# Sticky  A thousand words



## TheOldSalt

I've often given the advice to set up something like this for birthing livebearers, but never explained it very well.


----------



## TU55LER

Basically its just that tupper wear is cheaper. You could just get a few tanks and the only differences would be price and the clarity of the container.


----------



## Cory1990

That's a pretty good idea, is it all just sponge filters? And what about heaters?


----------



## TU55LER

Cory1990 said:


> That's a pretty good idea, is it all just sponge filters? And what about heaters?
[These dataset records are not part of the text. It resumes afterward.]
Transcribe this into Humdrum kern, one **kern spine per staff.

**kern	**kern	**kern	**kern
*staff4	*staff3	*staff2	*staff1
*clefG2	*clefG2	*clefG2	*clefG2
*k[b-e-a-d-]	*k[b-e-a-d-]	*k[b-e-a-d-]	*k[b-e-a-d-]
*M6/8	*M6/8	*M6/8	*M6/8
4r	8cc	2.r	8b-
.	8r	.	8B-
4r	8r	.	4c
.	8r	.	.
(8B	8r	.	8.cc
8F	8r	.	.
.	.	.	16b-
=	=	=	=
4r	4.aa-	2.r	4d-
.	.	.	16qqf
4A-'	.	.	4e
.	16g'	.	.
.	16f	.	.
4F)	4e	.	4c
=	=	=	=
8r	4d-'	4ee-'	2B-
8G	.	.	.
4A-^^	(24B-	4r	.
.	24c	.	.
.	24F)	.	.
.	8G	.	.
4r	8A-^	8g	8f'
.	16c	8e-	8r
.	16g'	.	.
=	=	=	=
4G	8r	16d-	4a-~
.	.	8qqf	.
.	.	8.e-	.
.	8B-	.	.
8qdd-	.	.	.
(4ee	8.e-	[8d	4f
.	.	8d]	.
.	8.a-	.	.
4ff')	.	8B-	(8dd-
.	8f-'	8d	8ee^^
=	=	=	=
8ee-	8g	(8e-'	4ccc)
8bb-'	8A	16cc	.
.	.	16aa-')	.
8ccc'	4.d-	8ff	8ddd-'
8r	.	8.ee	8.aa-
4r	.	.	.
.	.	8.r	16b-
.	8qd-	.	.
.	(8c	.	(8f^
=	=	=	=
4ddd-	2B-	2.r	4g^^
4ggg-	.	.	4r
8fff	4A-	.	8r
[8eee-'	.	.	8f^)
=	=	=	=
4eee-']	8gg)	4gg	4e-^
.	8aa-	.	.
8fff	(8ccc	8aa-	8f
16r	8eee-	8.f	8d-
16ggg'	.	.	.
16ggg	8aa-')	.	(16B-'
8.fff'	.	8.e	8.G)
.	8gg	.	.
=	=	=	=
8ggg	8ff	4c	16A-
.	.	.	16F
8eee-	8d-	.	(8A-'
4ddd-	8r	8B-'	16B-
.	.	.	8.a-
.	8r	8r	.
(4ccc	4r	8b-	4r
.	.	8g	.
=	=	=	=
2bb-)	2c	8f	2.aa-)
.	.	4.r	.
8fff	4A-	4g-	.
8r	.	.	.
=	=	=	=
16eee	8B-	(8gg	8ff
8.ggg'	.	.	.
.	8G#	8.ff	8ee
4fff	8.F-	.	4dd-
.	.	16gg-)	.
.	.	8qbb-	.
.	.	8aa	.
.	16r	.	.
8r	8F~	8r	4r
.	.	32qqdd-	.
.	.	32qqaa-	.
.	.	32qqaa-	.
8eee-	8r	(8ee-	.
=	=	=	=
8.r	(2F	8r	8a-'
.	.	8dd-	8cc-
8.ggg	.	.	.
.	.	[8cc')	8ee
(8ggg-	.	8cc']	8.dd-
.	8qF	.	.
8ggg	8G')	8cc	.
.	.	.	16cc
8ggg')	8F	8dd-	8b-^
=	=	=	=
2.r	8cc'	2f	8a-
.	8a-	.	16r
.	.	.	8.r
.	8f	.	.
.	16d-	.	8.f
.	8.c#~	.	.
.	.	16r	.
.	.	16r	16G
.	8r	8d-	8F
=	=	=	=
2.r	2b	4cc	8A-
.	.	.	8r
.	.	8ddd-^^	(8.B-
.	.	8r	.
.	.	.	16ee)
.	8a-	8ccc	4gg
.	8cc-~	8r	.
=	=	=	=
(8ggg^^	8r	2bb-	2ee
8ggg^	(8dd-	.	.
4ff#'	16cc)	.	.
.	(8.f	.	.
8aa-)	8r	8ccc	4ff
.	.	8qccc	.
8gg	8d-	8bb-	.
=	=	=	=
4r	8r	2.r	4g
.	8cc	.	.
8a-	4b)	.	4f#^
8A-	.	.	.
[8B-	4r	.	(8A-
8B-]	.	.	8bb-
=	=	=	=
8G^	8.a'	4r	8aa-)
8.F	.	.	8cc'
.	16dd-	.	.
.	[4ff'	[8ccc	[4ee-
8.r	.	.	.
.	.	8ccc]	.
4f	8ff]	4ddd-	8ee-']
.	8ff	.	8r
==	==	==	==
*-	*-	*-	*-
If I had that I wouldn't care about heaters seeing as someone would probably dedicate a whole room to that just set the A.C. to like 76 and your good. Pretty much your home comes with a heater and a chiller!


----------



## Cory1990

That's true but my one tank without a heater gets pretty cold, I think the low 70s is what it's always at.


----------



## TU55LER

That is true. I don't deal much with big tanks or big systems of small tanks.


----------



## Cory1990

I'm going to be building a wall of tens soon, I build stands and sell them so as soon as I'm done with this guys order I will be building mine. I plan to put 2 55g tanks on top of each other then put 4 10gallon tanks on top of that. So many ideas I got one plan drawn out for it. But since it's in my house it needs to look nice.


----------



## TheOldSalt

If you need heaters, then get heaters.


----------



## Cory1990

Yea I got a good deal on 4 used heaters I paid $5 each from a small time fish store in milwaukee that sells used aquariums and stuff to go with them.


----------